The NIL Era is dead. Long live the NIL Era!
Earlier this week, I appeared on Offside Sports to discuss how the past four years of college football players making money off of their name, image and likeness will look nothing like what’s to come.
Now that universities will be allowed to pay its student-athletes $20.5 million, it will be up to each athletic program to determine how much of a cut the biggest sport, football, will get. After that, players can still earn money through NIL deals, but they must submit all requests through a clearinghouse. From Yahoo! Sports, for any deal to be approved, it must be proven that those hoping to pay the player is associated with the university, that there is a “valid business purpose” and that the “range of compensation” is fair for similar work and for athletes of a similar stature.

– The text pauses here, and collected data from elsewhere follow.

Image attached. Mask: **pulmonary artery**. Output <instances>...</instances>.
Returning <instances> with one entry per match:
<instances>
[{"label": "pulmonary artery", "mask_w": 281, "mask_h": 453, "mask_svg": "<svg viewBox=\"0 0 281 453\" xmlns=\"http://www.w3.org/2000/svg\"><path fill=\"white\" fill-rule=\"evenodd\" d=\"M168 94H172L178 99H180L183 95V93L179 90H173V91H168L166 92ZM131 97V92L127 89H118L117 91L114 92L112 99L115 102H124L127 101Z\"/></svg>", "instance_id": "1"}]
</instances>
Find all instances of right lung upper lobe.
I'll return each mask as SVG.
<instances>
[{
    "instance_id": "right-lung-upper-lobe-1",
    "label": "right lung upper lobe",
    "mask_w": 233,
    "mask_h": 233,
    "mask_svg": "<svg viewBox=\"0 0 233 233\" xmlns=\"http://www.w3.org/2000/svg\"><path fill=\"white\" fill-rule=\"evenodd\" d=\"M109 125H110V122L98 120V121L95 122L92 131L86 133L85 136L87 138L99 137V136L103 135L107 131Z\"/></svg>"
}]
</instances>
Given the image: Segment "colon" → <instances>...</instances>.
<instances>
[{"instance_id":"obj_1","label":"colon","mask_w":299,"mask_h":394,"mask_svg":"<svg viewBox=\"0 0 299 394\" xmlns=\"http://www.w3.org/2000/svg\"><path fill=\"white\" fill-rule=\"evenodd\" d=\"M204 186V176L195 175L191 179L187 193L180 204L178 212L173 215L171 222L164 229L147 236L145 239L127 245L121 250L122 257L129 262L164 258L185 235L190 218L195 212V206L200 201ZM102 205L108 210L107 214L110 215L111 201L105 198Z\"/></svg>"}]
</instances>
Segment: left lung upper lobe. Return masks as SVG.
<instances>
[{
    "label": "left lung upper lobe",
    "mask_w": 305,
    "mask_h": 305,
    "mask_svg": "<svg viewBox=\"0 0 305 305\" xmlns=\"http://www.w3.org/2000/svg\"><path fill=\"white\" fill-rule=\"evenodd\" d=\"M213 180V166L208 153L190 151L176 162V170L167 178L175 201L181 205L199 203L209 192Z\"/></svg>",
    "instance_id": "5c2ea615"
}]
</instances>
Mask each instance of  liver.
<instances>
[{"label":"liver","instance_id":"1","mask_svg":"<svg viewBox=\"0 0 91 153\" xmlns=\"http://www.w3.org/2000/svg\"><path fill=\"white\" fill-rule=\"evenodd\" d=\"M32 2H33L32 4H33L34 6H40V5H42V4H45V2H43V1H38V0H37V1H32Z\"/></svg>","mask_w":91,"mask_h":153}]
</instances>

That last part, in my opinion, prevents college football from having as much parity as possible. Brand-name programs like Ohio State and Alabama can command more interest and more money for their players through NIL deals because employers would likely get a greater return on their investment going to them instead of smaller, less successful programs.
The truth is, money is still one of the more dominant factors when it comes to which college football programs are the most successful. Recently, the Wall Street Journal published a study that came up with a dollar amount for how much every FBS program would be worth if up for sale. The most expensive program just won the National Championship: Ohio State. I wanted to see what correlation these dollar amounts had to last season’s win percentage:
This relationship is statistically significant. Granted, there may be a little endogeneity because valuations may have gone up over the course of the season because of on-field success, but it is still fair to say that the greater the resources, the more successful the program (as seen with the red goodness-of-fit linear regression line). Teams above the line exceeded their performance given their value, while teams below the line likely failed to meet expectations.
For even more interpretation, if we assume every college football team plays 12 games, increasing your win percentage by 8.33% means winning an additional game. By this graph, to win an extra game, on average a program must be worth an additional $433 million.
It is a new era of college football, but it does not mean new names will be competing for the top prize.